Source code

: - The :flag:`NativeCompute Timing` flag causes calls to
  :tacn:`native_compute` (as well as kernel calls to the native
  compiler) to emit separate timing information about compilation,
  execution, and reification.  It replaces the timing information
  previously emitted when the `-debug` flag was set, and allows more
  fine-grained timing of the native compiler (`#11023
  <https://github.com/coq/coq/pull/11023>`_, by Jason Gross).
====
#### [How to complete this task]
Write out each line of the data that holds the string "flag".

#### [Output below]
: - The :flag:`NativeCompute Timing` flag causes calls to
  previously emitted when the `-debug` flag was set, and allows more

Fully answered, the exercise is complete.